*EXPLORE THE MATERIAL*
1) In the covariance passage, start at "The assumption of" and stop after "the model significantly.", and write that stretch out again with "significantly" replaced by "considerably".
2) Answer these questions on the covariance passage:
(a) What kind of matrix does the full covariance matrix become when the variables are independent?
(b) Once the variables are also identical, what entry fills the diagonal?
(c) What example does the passage give of data that cannot be modeled as i.i.d.?
-- EXCERPTED PASSAGE follows --
If you prefer a visualization, we can take a look at the covariance matrix, which goes from a full covariance matrix to a diagonal matrix and then to an identity matrix:

$$\begin{aligned} \scriptsize{ \begin{bmatrix} \Var[X_1] & \Cov(X_1,X_2) & \cdots & \Cov(X_1,X_N) \\ \Cov[X_2,X_1] & \Var[X_2] & \cdots & \Cov(X_2,X_N) \\ \vdots & \vdots & \ddots & \vdots \\ \Cov(X_N,X_1) & \Cov(X_N,X_2) & \cdots & \Var[X_N] \end{bmatrix}} & \scriptsize{\underset{\textcolor{blue}{\text{independent}}}{ \;\; \Longrightarrow \;\; } \begin{bmatrix} \Var[X_1] & 0 & \cdots & 0 \\ 0 & \Var[X_2] & \cdots & 0 \\ \vdots & \vdots & \ddots & \vdots \\ 0 & 0 & \cdots & \Var[X_N] \end{bmatrix}}\\ & \scriptsize{\underset{\textcolor{blue}{\text{identical}}}{ \;\; \Longrightarrow \;\; } \begin{bmatrix} \sigma^2 & 0 & \cdots & 0 \\ 0 & \sigma^2 & \cdots & 0 \\ \vdots & \vdots & \ddots & \vdots \\ 0 & 0 & \cdots & \sigma^2 \end{bmatrix}}. \end{aligned}$$

The assumption of i.i.d. is strong. Not all data can be modeled as i.i.d. (For example, photons passing through a scattering medium have correlated statistics.) However, if the i.i.d. assumption is valid, we can simplify the model significantly.
-- EXCERPTED PASSAGE concluded --
-- INFORMATION SHOWN follows --
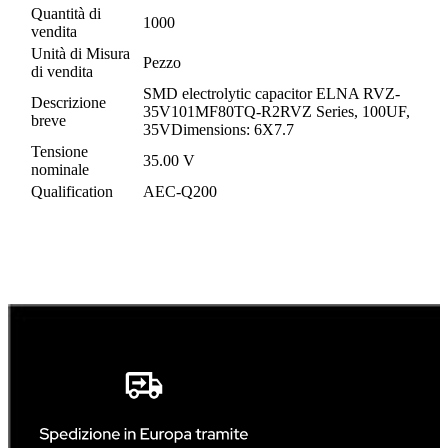
Quantità di
1000
vendita
Unità di Misura
Pezzo
di vendita
SMD electrolytic capacitor ELNA RVZ-
Descrizione
35V101MF80TQ-R2RVZ Series, 100UF,
breve
35VDimensions: 6X7.7
Tensione
35.00 V
nominale
Qualification
AEC-Q200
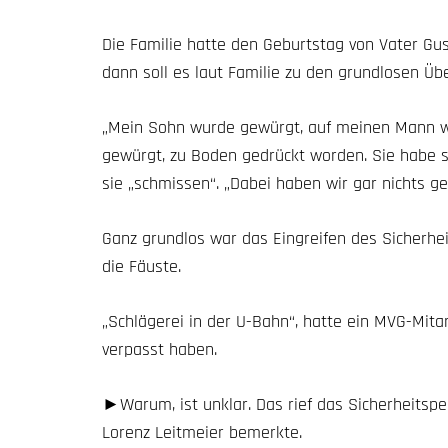
Die Familie hatte den Geburtstag von Vater Gus
dann soll es laut Familie zu den grundlosen Ü
„Mein Sohn wurde gewürgt, auf meinen Mann war
gewürgt, zu Boden gedrückt worden. Sie habe s
sie „schmissen“. „Dabei haben wir gar nichts g
Ganz grundlos war das Eingreifen des Sicherhei
die Fäuste.
„Schlägerei in der U-Bahn“, hatte ein MVG-Mita
verpasst haben.
►Warum, ist unklar. Das rief das Sicherheitsper
Lorenz Leitmeier bemerkte.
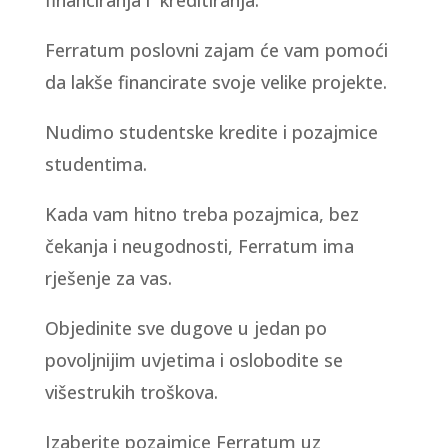
financiranja i kreditiranja.
Ferratum poslovni zajam će vam pomoći
da lakše financirate svoje velike projekte.
Nudimo studentske kredite i pozajmice
studentima.
Kada vam hitno treba pozajmica, bez
čekanja i neugodnosti, Ferratum ima
rješenje za vas.
Objedinite sve dugove u jedan po
povoljnijim uvjetima i oslobodite se
višestrukih troškova.
Izaberite pozajmice Ferratum uz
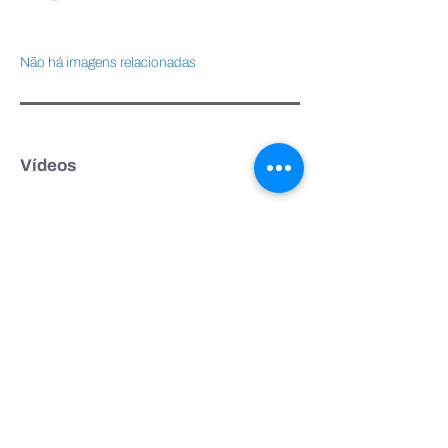
Não há imagens relacionadas
Vídeos
Não há vídeos relacionados
Áudios
Não há áudios relacionados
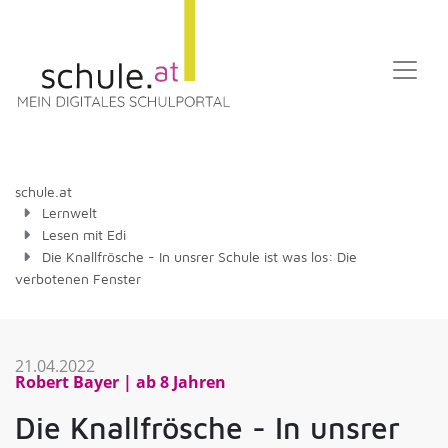
schule.at
Lernwelt
Lesen mit Edi
Die Knallfrösche - In unsrer Schule ist was los: Die
verbotenen Fenster
21.04.2022
Robert Bayer
ab 8 Jahren
Die Knallfrösche - In unsrer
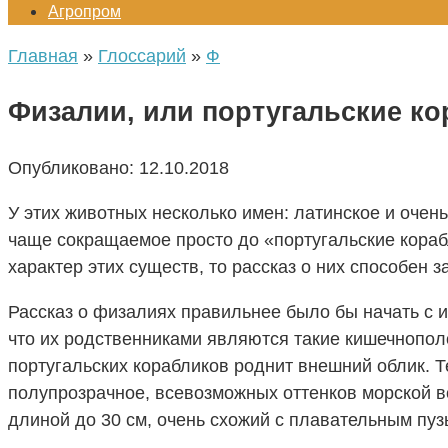
Агропром
Главная
»
Глоссарий
»
Ф
Физалии, или португальские ко
Опубликовано:
12.10.2018
У этих животных несколько имен: латинское и оче
чаще сокращаемое просто до «португальские корабл
характер этих существ, то рассказ о них способен 
Рассказ о физалиях правильнее было бы начать с и
что их родственниками являются такие кишечнопол
португальских корабликов роднит внешний облик. Т
полупрозрачное, всевозможных оттенков морской в
длиной до 30 см, очень схожий с плавательным пу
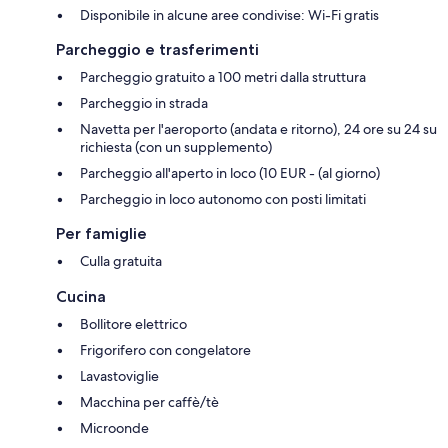
Disponibile in alcune aree condivise: Wi-Fi gratis
Parcheggio e trasferimenti
Parcheggio gratuito a 100 metri dalla struttura
Parcheggio in strada
Navetta per l'aeroporto (andata e ritorno), 24 ore su 24 su
richiesta (con un supplemento)
Parcheggio all'aperto in loco (10 EUR - (al giorno)
Parcheggio in loco autonomo con posti limitati
Per famiglie
Culla gratuita
Cucina
Bollitore elettrico
Frigorifero con congelatore
Lavastoviglie
Macchina per caffè/tè
Microonde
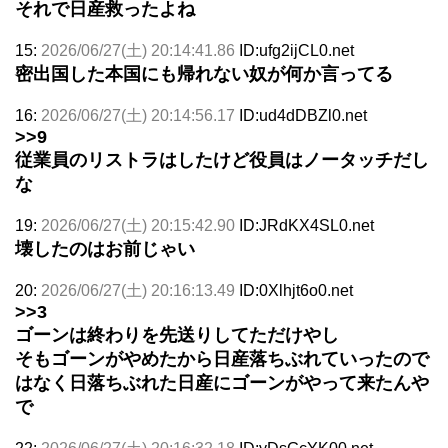
それで日産救ったよね
15:
2026/06/27(土) 20:14:41.86
ID:ufg2ijCL0.net
密出国した本国にも帰れない奴が何か言ってる
16:
2026/06/27(土) 20:14:56.17
ID:ud4dDBZl0.net
>>9
従業員のリストラはしたけど役員はノータッチだし
な
19:
2026/06/27(土) 20:15:42.90
ID:JRdKX4SL0.net
壊したのはお前じゃい
20:
2026/06/27(土) 20:16:13.49
ID:0Xlhjt6o0.net
>>3
ゴーンは終わりを先送りしてただけやし
そもゴーンがやめたから日産落ちぶれていったので
はなく日落ちぶれた日産にゴーンがやって来たんや
で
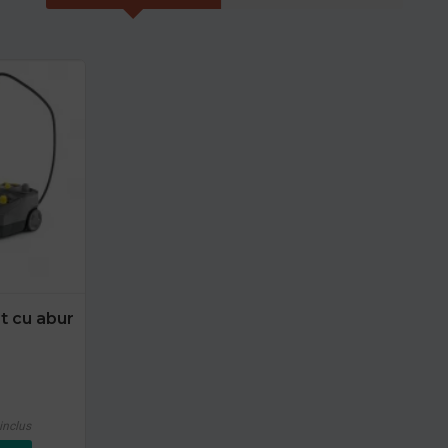
t cu abur
inclus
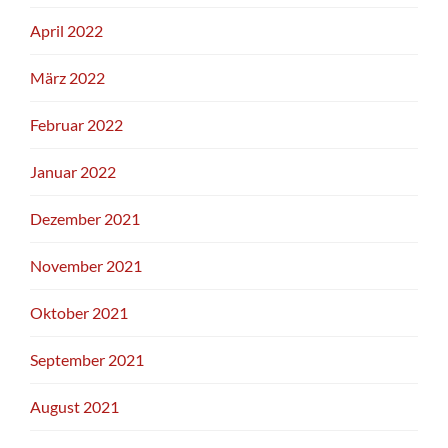
April 2022
März 2022
Februar 2022
Januar 2022
Dezember 2021
November 2021
Oktober 2021
September 2021
August 2021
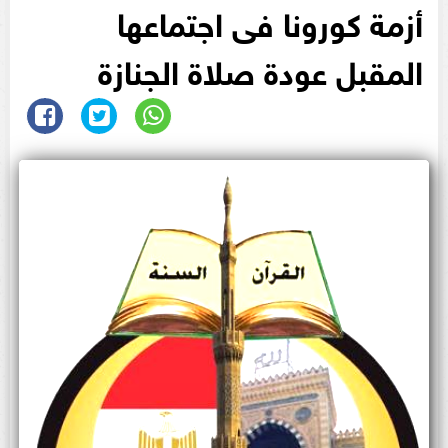
أزمة كورونا فى اجتماعها
المقبل عودة صلاة الجنازة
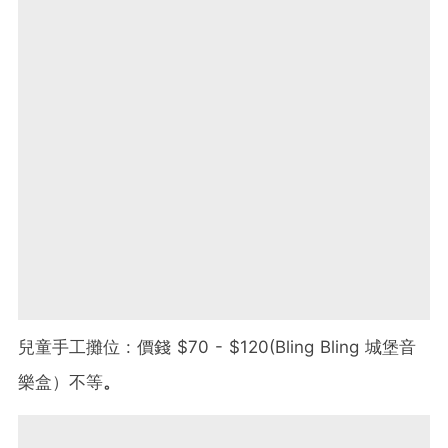
兒童手工攤位 : 價錢 $70 - $120(Bling Bling 城堡音
樂盒）不等
。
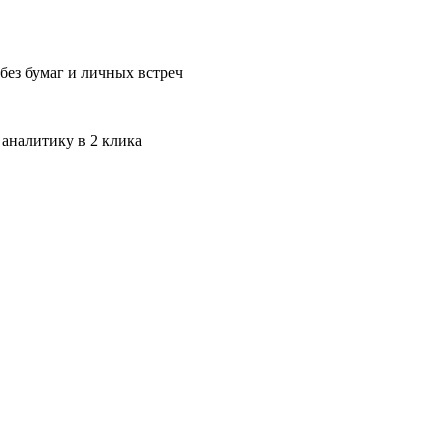
без бумаг и личных встреч
 аналитику в 2 клика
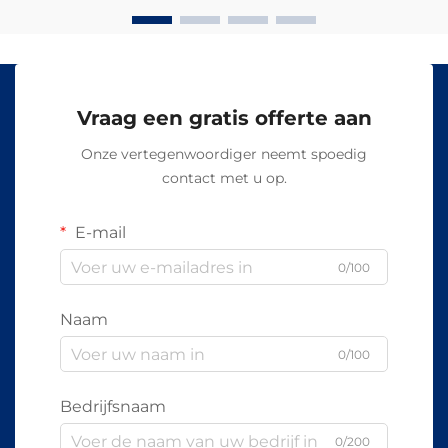
Vraag een gratis offerte aan
Onze vertegenwoordiger neemt spoedig
contact met u op.
E-mail
0/100
Naam
0/100
Bedrijfsnaam
0/200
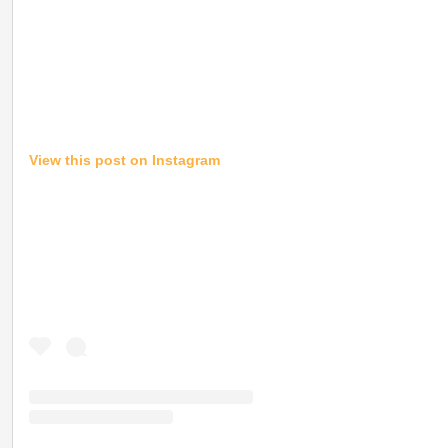
View this post on Instagram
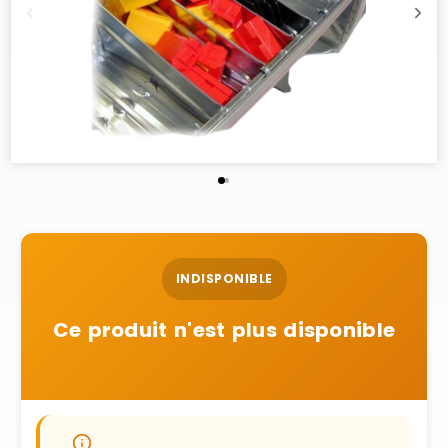
INDISPONIBLE
Ce produit n'est plus disponible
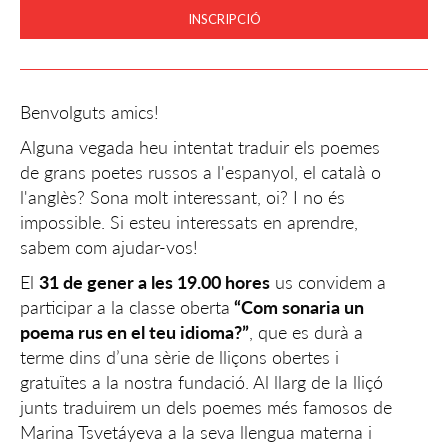
INSCRIPCIÓ
Benvolguts amics!
Alguna vegada heu intentat traduir els poemes
de grans poetes russos a l'espanyol, el català o
l'anglès? Sona molt interessant, oi? I no és
impossible. Si esteu interessats en aprendre,
sabem com ajudar-vos!
El
31 de gener a les 19.00 hores
us convidem a
participar a la classe oberta
“Com sonaria un
poema rus en el teu idioma?”
, que es durà a
terme dins d’una sèrie de lliçons obertes i
gratuïtes a la nostra fundació. Al llarg de la lliçó
junts traduirem un dels poemes més famosos de
Marina Tsvetáyeva a la seva llengua materna i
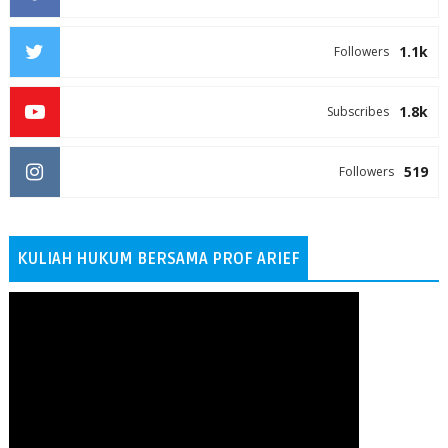
1.1k
Followers
1.8k
Subscribes
519
Followers
KULIAH HUKUM BERSAMA PROF ARIEF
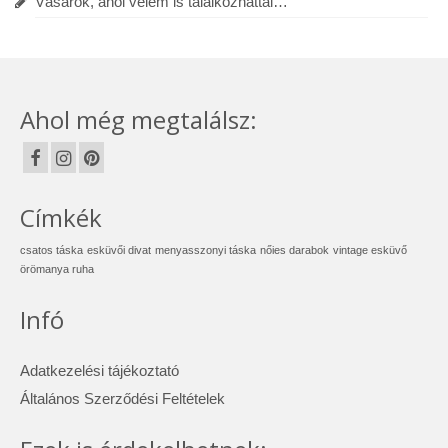
Vásárok, ahol velem is találkozhattál…
Ahol még megtalálsz:
Címkék
csatos táska
esküvői divat
menyasszonyi táska
nőies darabok
vintage esküvő
örömanya ruha
Infó
Adatkezelési tájékoztató
Általános Szerződési Feltételek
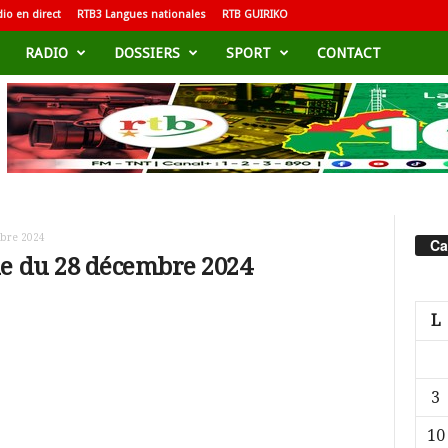
io en direct
RTB3 Langues nationales
RTB GUIRIKO
RADIO
DOSSIERS
SPORT
CONTACT
mbre 2024
Ca
le du 28 décembre 2024
L
3
10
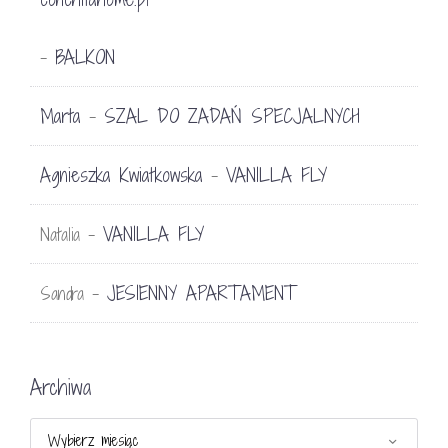
BALKON
-
Marta
SZAL DO ZADAŃ SPECJALNYCH
-
Agnieszka Kwiatkowska
VANILLA FLY
-
VANILLA FLY
Natalia
-
JESIENNY APARTAMENT
Sandra
-
Archiwa
Archiwa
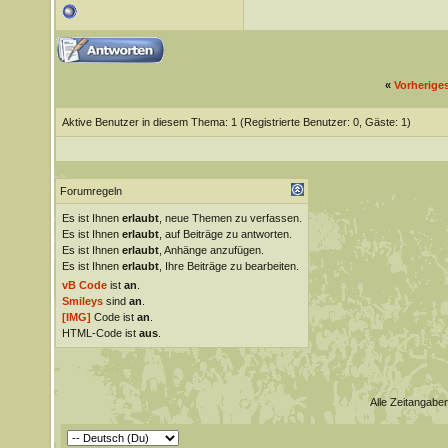
«
Vorherige
Aktive Benutzer in diesem Thema: 1
(Registrierte Benutzer: 0, Gäste: 1)
Forumregeln
Es ist Ihnen
erlaubt
, neue Themen zu verfassen.
Es ist Ihnen
erlaubt
, auf Beiträge zu antworten.
Es ist Ihnen
erlaubt
, Anhänge anzufügen.
Es ist Ihnen
erlaubt
, Ihre Beiträge zu bearbeiten.
vB Code
ist
an
.
Smileys
sind
an
.
[IMG]
Code ist
an
.
HTML-Code ist
aus
.
Alle Zeitangaben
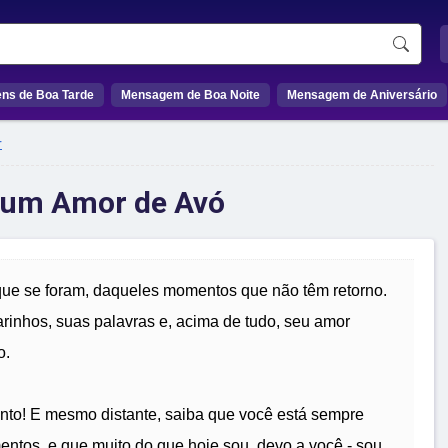
ns de Boa Tarde
Mensagem de Boa Noite
Mensagem de Aniversário
r
 um Amor de Avó
 que se foram, daqueles momentos que não têm retorno.
arinhos, suas palavras e, acima de tudo, seu amor
o.
anto! E mesmo distante, saiba que você está sempre
tos, e que muito do que hoje sou, devo a você - sou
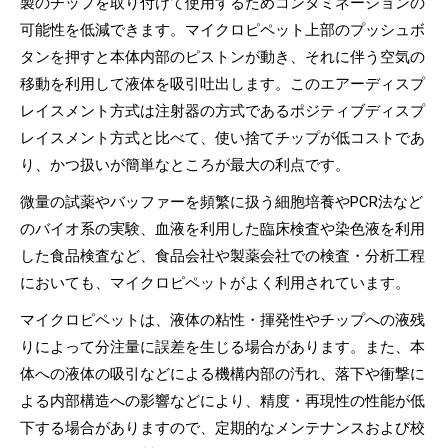
製のチップを取り付けて使用するためコンタミネーションの
可能性を低減できます。マイクロピペット上部のプッシュボ
タンを押すと本体内部のピストンが動き、それに伴う空気の
移動を利用して液体を吸引吐出します。このエアーディスプ
レイスメント方式は注射器の方式であるポジティブディスプ
レイスメント方式と比べて、使い捨てチップが低コストであ
り、かつ扱いが簡単なところが最大の利点です。
微量の試薬やバッファーを頻繁に扱う細胞培養やPCR法など
のバイオ系の実験、血液を利用した臨床検査や染色液を利用
した食品検査など、食品会社や製薬会社での検査・分析工程
においても、マイクロピペットがよく利用されています。
マイクロピペットは、液体の粘性・揮発性やチップへの液残
りによって分注量に誤差を生じる場合があります。また、本
体への液体の吸引などによる機構内部の汚れ、落下や衝撃に
よる内部構造への影響などにより、精度・再現性の性能が低
下する場合がありますので、定期的なメンテナンスおよび校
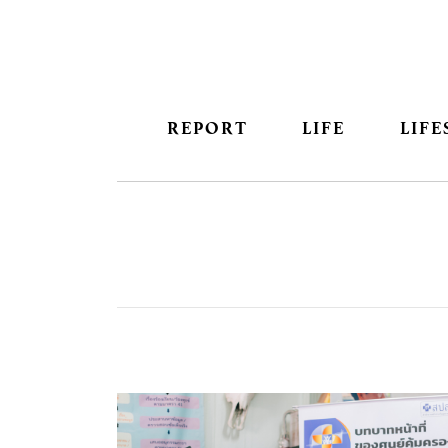
REPORT
LIFE
LIFE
-- INFORMATION SHOWN concluded --
*LIST OF SOLUTIONS*
1)
The assumption of i.i.d. is strong. Not all data can be modeled as i.i.d. (For example, photons passing through a scattering medium have correlated statistics.) However, if the i.i.d. assumption is valid, we can simplify the model considerably.

2)
(a) A diagonal matrix.
(b) σ².
(c) Photons passing through a scattering medium, which have correlated statistics.